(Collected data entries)
____
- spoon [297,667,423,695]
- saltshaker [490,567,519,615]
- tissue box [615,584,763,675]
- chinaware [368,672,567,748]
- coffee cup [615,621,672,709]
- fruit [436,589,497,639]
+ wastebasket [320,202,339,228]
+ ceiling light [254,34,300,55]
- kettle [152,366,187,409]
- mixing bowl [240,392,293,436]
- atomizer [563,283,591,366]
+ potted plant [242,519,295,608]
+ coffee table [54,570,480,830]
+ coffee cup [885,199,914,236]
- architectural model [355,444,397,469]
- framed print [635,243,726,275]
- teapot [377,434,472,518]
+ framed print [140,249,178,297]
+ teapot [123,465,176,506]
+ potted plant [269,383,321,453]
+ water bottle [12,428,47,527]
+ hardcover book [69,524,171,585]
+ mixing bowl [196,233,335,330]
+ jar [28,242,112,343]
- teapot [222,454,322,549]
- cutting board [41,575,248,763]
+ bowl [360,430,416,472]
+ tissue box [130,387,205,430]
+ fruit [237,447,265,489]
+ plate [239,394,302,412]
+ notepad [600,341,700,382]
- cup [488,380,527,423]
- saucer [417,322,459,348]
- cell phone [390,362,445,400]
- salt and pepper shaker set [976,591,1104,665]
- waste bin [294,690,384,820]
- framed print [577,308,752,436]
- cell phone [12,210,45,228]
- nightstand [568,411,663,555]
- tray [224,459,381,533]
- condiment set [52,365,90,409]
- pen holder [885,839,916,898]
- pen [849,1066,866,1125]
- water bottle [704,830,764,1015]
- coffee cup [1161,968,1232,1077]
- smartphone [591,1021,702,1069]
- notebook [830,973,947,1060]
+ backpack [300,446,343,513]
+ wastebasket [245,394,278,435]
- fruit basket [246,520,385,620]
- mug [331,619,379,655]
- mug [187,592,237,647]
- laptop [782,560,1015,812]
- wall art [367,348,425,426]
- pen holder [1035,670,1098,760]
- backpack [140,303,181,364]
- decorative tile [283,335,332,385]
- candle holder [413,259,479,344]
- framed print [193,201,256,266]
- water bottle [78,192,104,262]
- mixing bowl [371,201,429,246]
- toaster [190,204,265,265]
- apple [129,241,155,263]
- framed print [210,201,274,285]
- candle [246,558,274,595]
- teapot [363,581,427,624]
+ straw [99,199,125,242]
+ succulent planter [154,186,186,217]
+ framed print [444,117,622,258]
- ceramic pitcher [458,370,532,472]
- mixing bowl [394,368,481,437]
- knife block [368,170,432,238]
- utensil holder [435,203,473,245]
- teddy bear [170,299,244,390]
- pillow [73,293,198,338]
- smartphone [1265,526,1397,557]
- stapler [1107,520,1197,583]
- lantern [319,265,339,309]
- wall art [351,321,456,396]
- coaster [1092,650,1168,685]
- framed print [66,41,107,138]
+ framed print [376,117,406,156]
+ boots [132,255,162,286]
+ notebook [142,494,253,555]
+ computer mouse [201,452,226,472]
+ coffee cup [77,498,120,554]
____
Assigned task
Please print out every record exactly as it is written.

Solution to this task
- spoon [297,667,423,695]
- saltshaker [490,567,519,615]
- tissue box [615,584,763,675]
- chinaware [368,672,567,748]
- coffee cup [615,621,672,709]
- fruit [436,589,497,639]
+ wastebasket [320,202,339,228]
+ ceiling light [254,34,300,55]
- kettle [152,366,187,409]
- mixing bowl [240,392,293,436]
- atomizer [563,283,591,366]
+ potted plant [242,519,295,608]
+ coffee table [54,570,480,830]
+ coffee cup [885,199,914,236]
- architectural model [355,444,397,469]
- framed print [635,243,726,275]
- teapot [377,434,472,518]
+ framed print [140,249,178,297]
+ teapot [123,465,176,506]
+ potted plant [269,383,321,453]
+ water bottle [12,428,47,527]
+ hardcover book [69,524,171,585]
+ mixing bowl [196,233,335,330]
+ jar [28,242,112,343]
- teapot [222,454,322,549]
- cutting board [41,575,248,763]
+ bowl [360,430,416,472]
+ tissue box [130,387,205,430]
+ fruit [237,447,265,489]
+ plate [239,394,302,412]
+ notepad [600,341,700,382]
- cup [488,380,527,423]
- saucer [417,322,459,348]
- cell phone [390,362,445,400]
- salt and pepper shaker set [976,591,1104,665]
- waste bin [294,690,384,820]
- framed print [577,308,752,436]
- cell phone [12,210,45,228]
- nightstand [568,411,663,555]
- tray [224,459,381,533]
- condiment set [52,365,90,409]
- pen holder [885,839,916,898]
- pen [849,1066,866,1125]
- water bottle [704,830,764,1015]
- coffee cup [1161,968,1232,1077]
- smartphone [591,1021,702,1069]
- notebook [830,973,947,1060]
+ backpack [300,446,343,513]
+ wastebasket [245,394,278,435]
- fruit basket [246,520,385,620]
- mug [331,619,379,655]
- mug [187,592,237,647]
- laptop [782,560,1015,812]
- wall art [367,348,425,426]
- pen holder [1035,670,1098,760]
- backpack [140,303,181,364]
- decorative tile [283,335,332,385]
- candle holder [413,259,479,344]
- framed print [193,201,256,266]
- water bottle [78,192,104,262]
- mixing bowl [371,201,429,246]
- toaster [190,204,265,265]
- apple [129,241,155,263]
- framed print [210,201,274,285]
- candle [246,558,274,595]
- teapot [363,581,427,624]
+ straw [99,199,125,242]
+ succulent planter [154,186,186,217]
+ framed print [444,117,622,258]
- ceramic pitcher [458,370,532,472]
- mixing bowl [394,368,481,437]
- knife block [368,170,432,238]
- utensil holder [435,203,473,245]
- teddy bear [170,299,244,390]
- pillow [73,293,198,338]
- smartphone [1265,526,1397,557]
- stapler [1107,520,1197,583]
- lantern [319,265,339,309]
- wall art [351,321,456,396]
- coaster [1092,650,1168,685]
- framed print [66,41,107,138]
+ framed print [376,117,406,156]
+ boots [132,255,162,286]
+ notebook [142,494,253,555]
+ computer mouse [201,452,226,472]
+ coffee cup [77,498,120,554]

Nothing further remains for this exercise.